Work to be completed: What lines of the data include the string "span"? Copy them all.

──────── Available data ────────

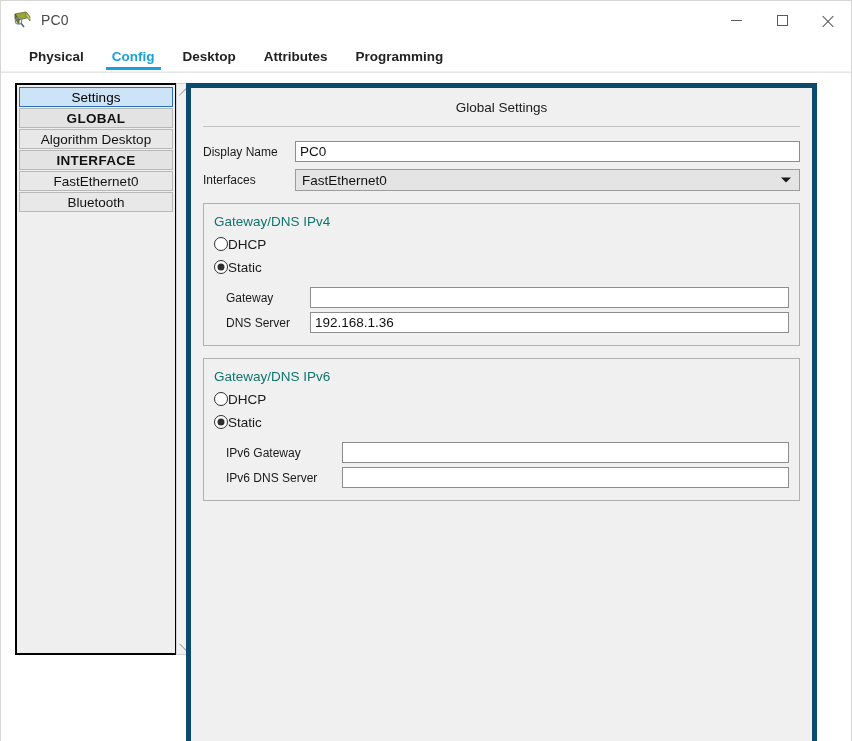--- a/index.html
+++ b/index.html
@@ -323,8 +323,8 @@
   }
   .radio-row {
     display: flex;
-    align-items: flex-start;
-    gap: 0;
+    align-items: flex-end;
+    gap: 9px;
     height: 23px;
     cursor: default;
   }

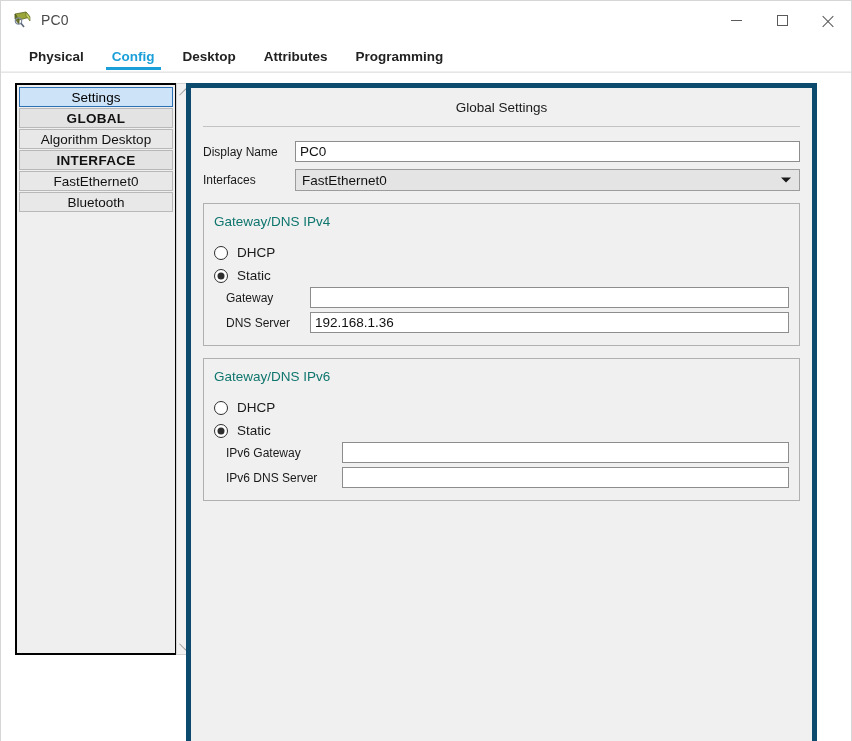--- a/index.html
+++ b/index.html
@@ -497,6 +497,10 @@
             <span class="radio-label">DHCP</span>
           </div>
 
+          <div class="radio-row">
+            <span class="radio"></span>
+            <span class="radio-label">Auto Config</span>
+          </div>
 
           <div class="radio-row">
             <span class="radio on"></span>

────────

The completed task:
             <span class="radio-label">DHCP</span>
+            <span class="radio"></span>
+            <span class="radio-label">Auto Config</span>
             <span class="radio on"></span>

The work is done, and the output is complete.